Recognizing unicode words in grammar


I’m trying to more robustly solve an issue in a package I maintain. The language grammar in the package recognizes word characters and in English, the “\w” regex class is sufficient. However, for languages with other characters, I have to hard-code in every unicode character to be matched. Is there a way to use the “\p{…}” unicode matching classes in Atom’s grammar files?

From what I’m reading, this might be a limitation of Javascript’s regex engine. There are some Javascript packages that can translate Javascript’s regexes to simulate the unicode matching classes which I could use in my Javascript code but not in a grammar.


Is there a way to use the “\p{…}” unicode matching classes in Atom’s grammar files

Did you try it ? It might just work, I think the grammar use an alternative regex engine that support posix character classes. This was for compatibility with textmate grammar.


Again, this should not be a problem as grammars do not use the JavaScript regex engine. They use Oniguruma, in which \w matches more than just [A-Za-z0-9_].


My mistake. I had thought I tried it, but I must not have reloaded properly or something. I tried using \p{Ul} to match uppercase word characters, and it worked great in the grammar.

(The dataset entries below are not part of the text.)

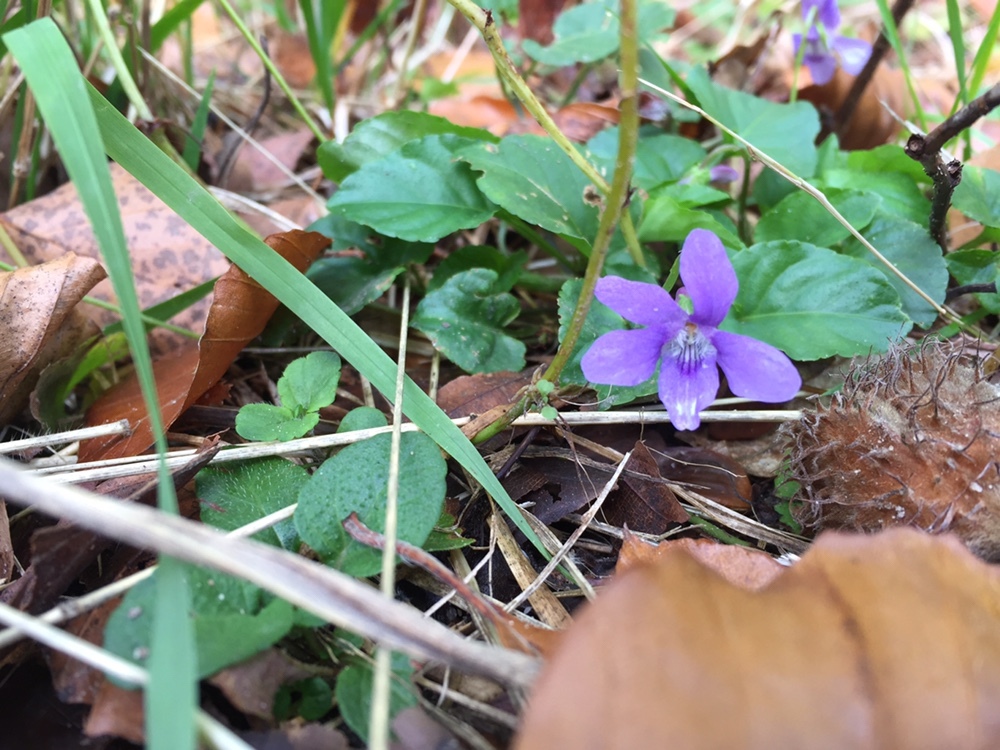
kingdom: Plantae
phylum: Tracheophyta
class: Magnoliopsida
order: Malpighiales
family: Violaceae
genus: Viola
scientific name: Viola reichenbachiana
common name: Early dog-violet
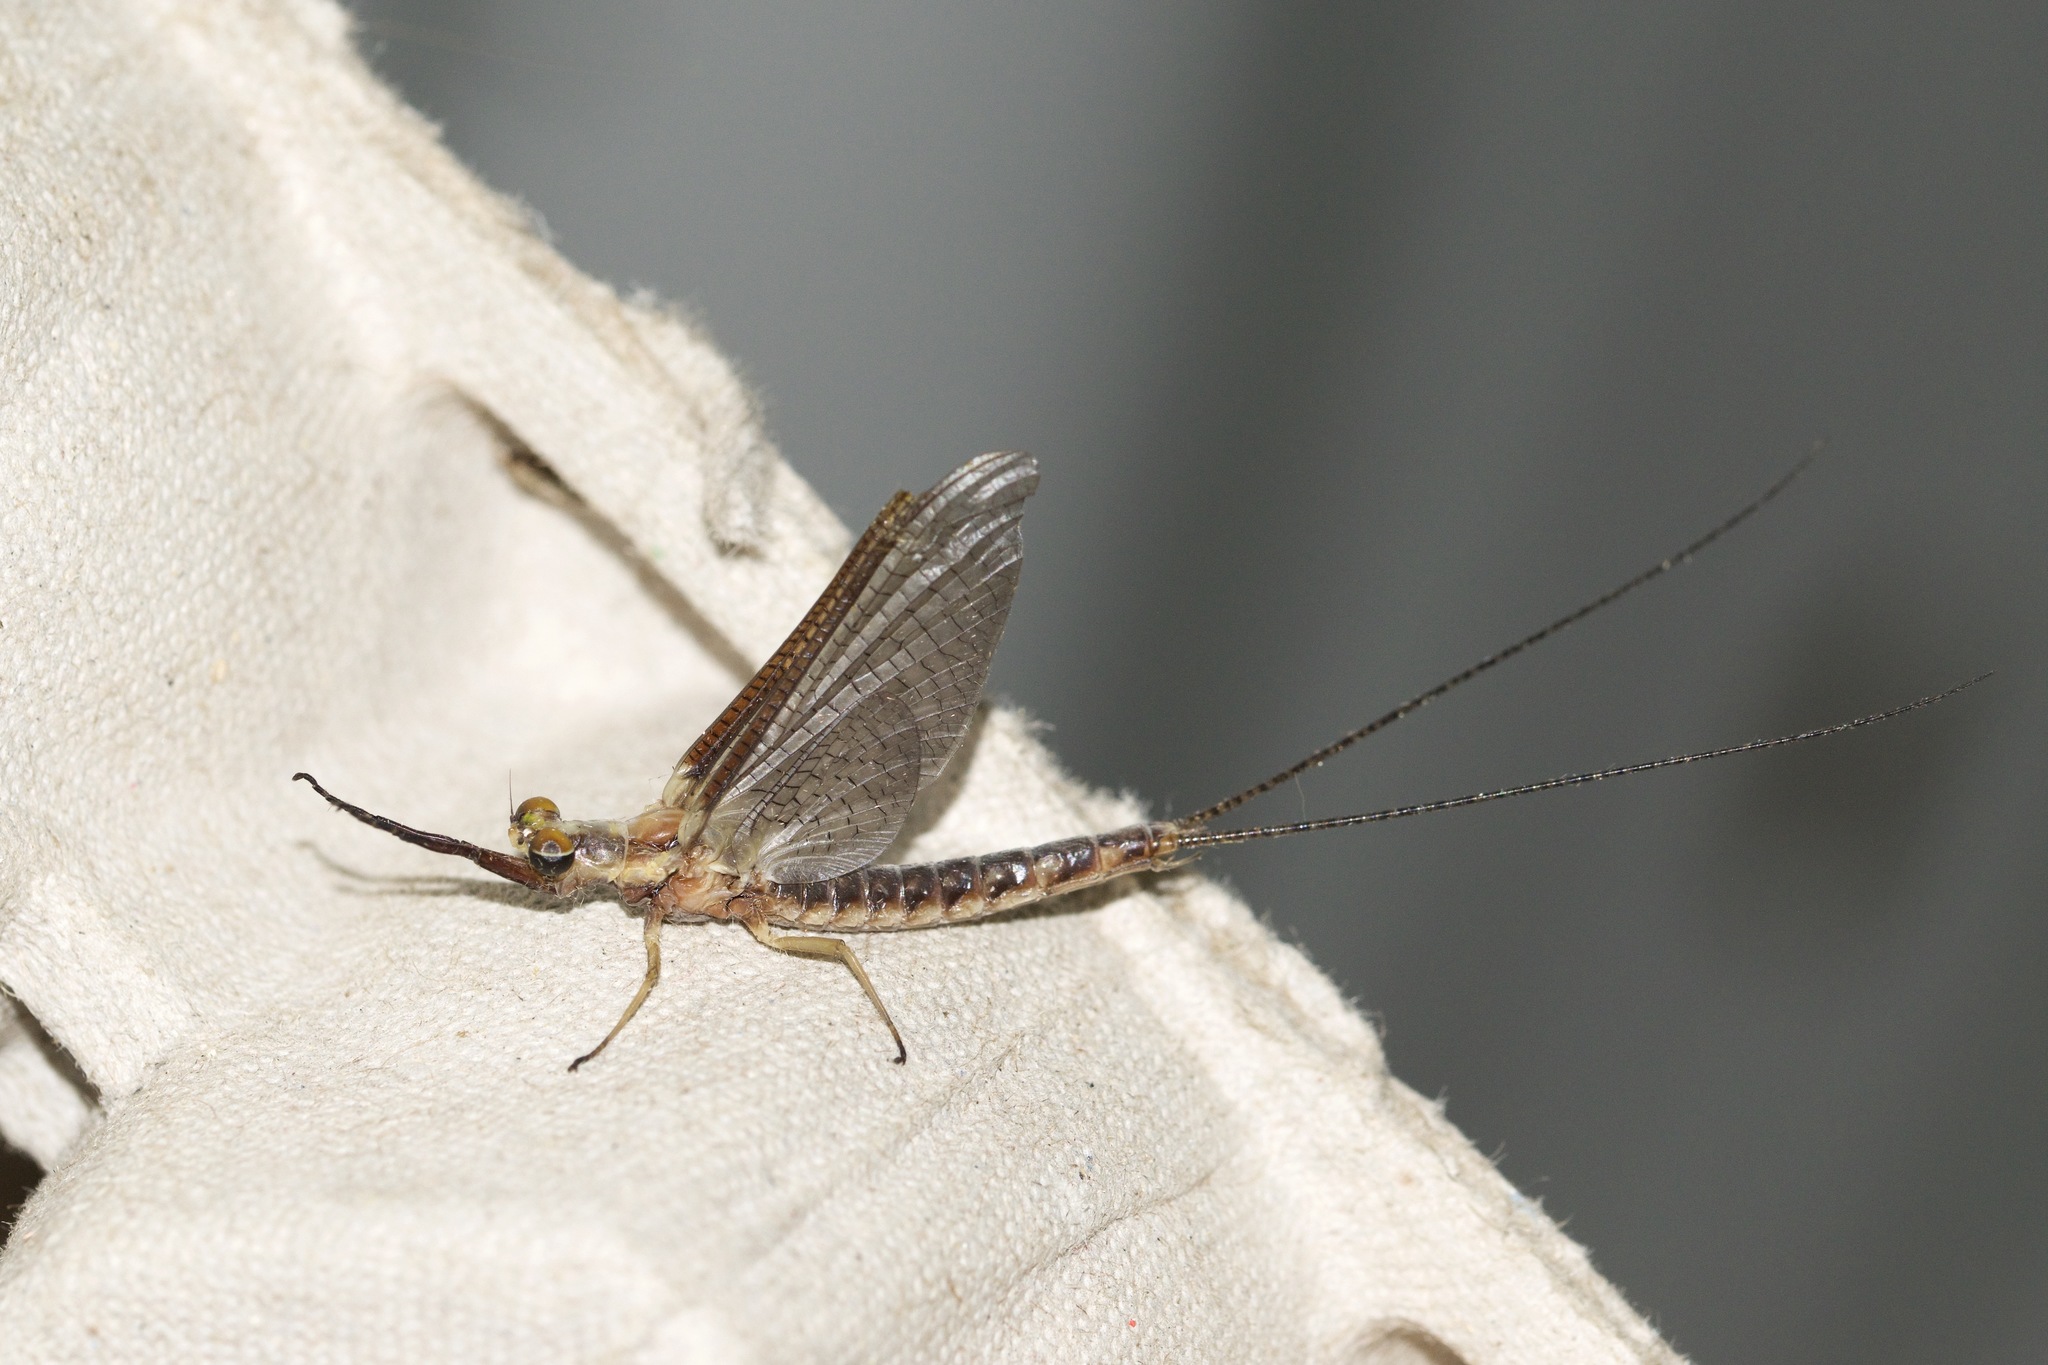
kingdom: Animalia
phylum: Arthropoda
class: Insecta
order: Ephemeroptera
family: Ephemeridae
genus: Hexagenia
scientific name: Hexagenia limbata
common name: Giant mayfly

Unfortunately, the package needs to also be able to create a “preview” pane, similar to how Markdown Preview has both syntax highlighting and a rendered preview. Those seem to be pure Javascript regex, since the same trick doesn’t work. This regex in particular is the problem.

Is there another straightforward trick for handling these uppercase word characters on the Atom Javascript side? I think I might be able to make ranges manually, but that seems ugly.

Edit: For now, I’m using XRegExp to simplify the logic, though it would be nice to avoid adding another dependency.


Yeah, if you’re going to use a preview pane, then you’ll probably need to either use ranges or an external dependency.